Their main worry, however, concerns government policy. If Congress does not vote to extend the Bush tax cuts, and to head off the spending cuts (most in defense) mandated for year-end, some 4.5 percent will be ripped out of the economy, sending America into still another recession. Until now, Democrats shared Republicans' horror at the prospect of driving off that "fiscal cliff," or what some call taxmageddon. No longer. Democrats now say that if Republicans don't agree to substantial tax increases on everyone earning more than $200,000, the group Obama calls "millionaires and billionaires," they will welcome a dive over the edge of that cliff. The party with a glorious history of Franklin Roosevelt's New Deal and Harry Truman's "Fair Deal" has become the party of "No Deal." Weighty voices in the Democratic party say that the new recession triggered by tax increases and spending cuts will be short and shallow (they cite the Congressional Budget Office forecast that a new recession would be relatively mild), and that the higher taxes and lower spending that will cause it will also cut the deficit and renew confidence in the U.S. economy. Rarely has John Maynard Keynes' faith in the curative power of deficit spending been so suddenly and completely abandoned by former acolytes, now rushing to adopt a new heretical faith: prosperity-through-austerity.

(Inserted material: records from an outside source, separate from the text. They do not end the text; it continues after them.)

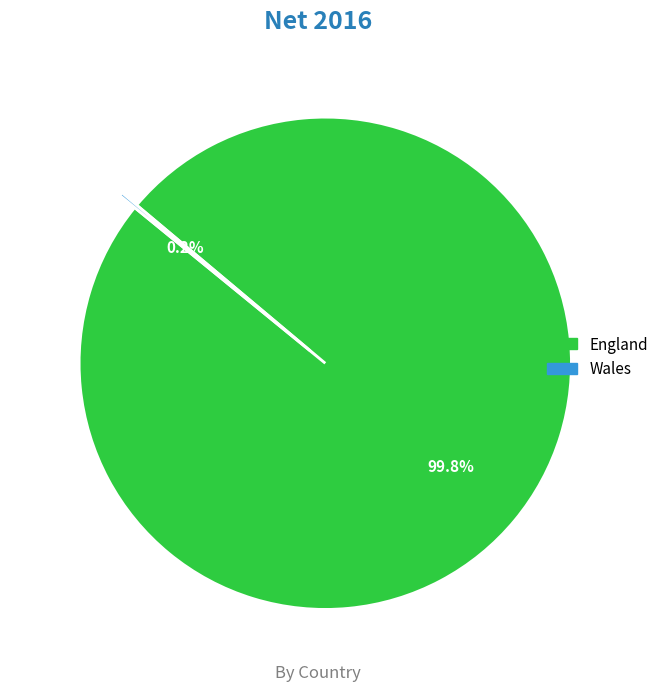

Does England account for over 50% of the chart?

Yes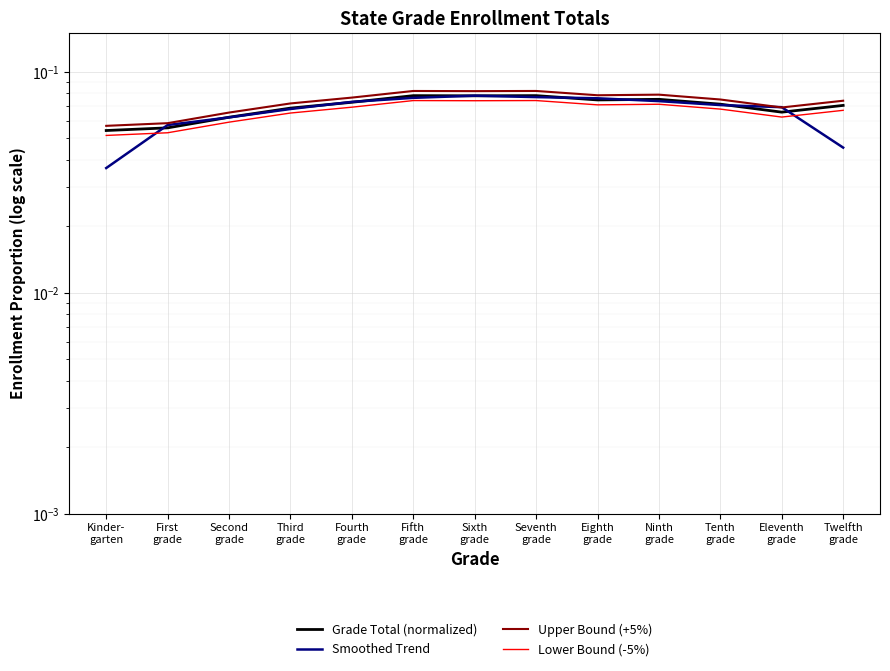

What is the sum of all Lower Bound (-5%) values?

0.9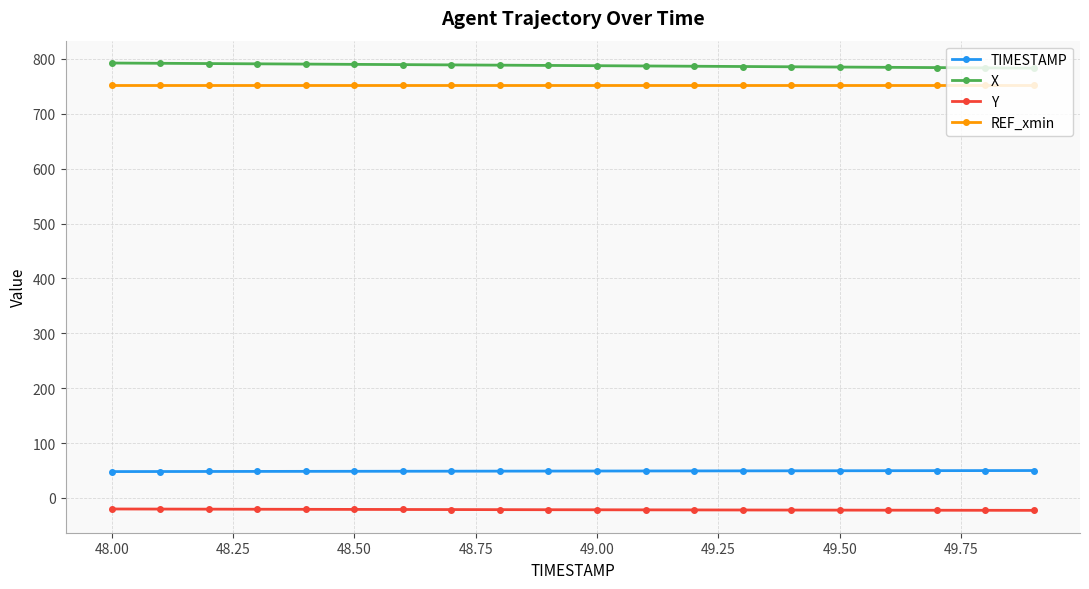

Rank the series by their maximum value, from lowest to highest.

Y, TIMESTAMP, REF_xmin, X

If all of this does not cause you to enlist in the ranks of the gloomiest, consider the set of data compiled by Nicholas Eberstadt, political economist and demographer at the American Enterprise Institute, and published under the title, A Nation of Takers. Government transfers resulting from some 50 benefit programs--money taken from some taxpayers and redistributed to others--continue to grow at an exponential rate, and twice as fast as per capita income. Between 1969 and 2009 these transfer payments have risen from 7.8 percent of personal income to 17.6 percent. Most significant, Eberstadt shows that almost half of all Americans live in households receiving some government benefits. It is not unrealistic to expect this fact to affect votes in November, and to create an atmosphere favorable to President Obama's goal of making our country more like European social democracies, should he be given the opportunity.

Let me conclude with two bits of cheer. First, economic forecasters were invented to make weather forecasters look good. They badly over-estimated the rate at which the economy would grow this year, and it is not impossible to guess that in their herd-like revision of their forecasts they might overshoot on the gloomy side. Second, American entrepreneurs aren't about to shut their garage doors and put an end to the innovations that sweep away outmoded methods of business and create more efficient new ones--call it creative destruction. Nor are Americans who prefer a less intrusive state--and that is the majority--certain to remain insensitive to the risk created by politicians whose main appeal is to a nation of takers. All is not yet lost.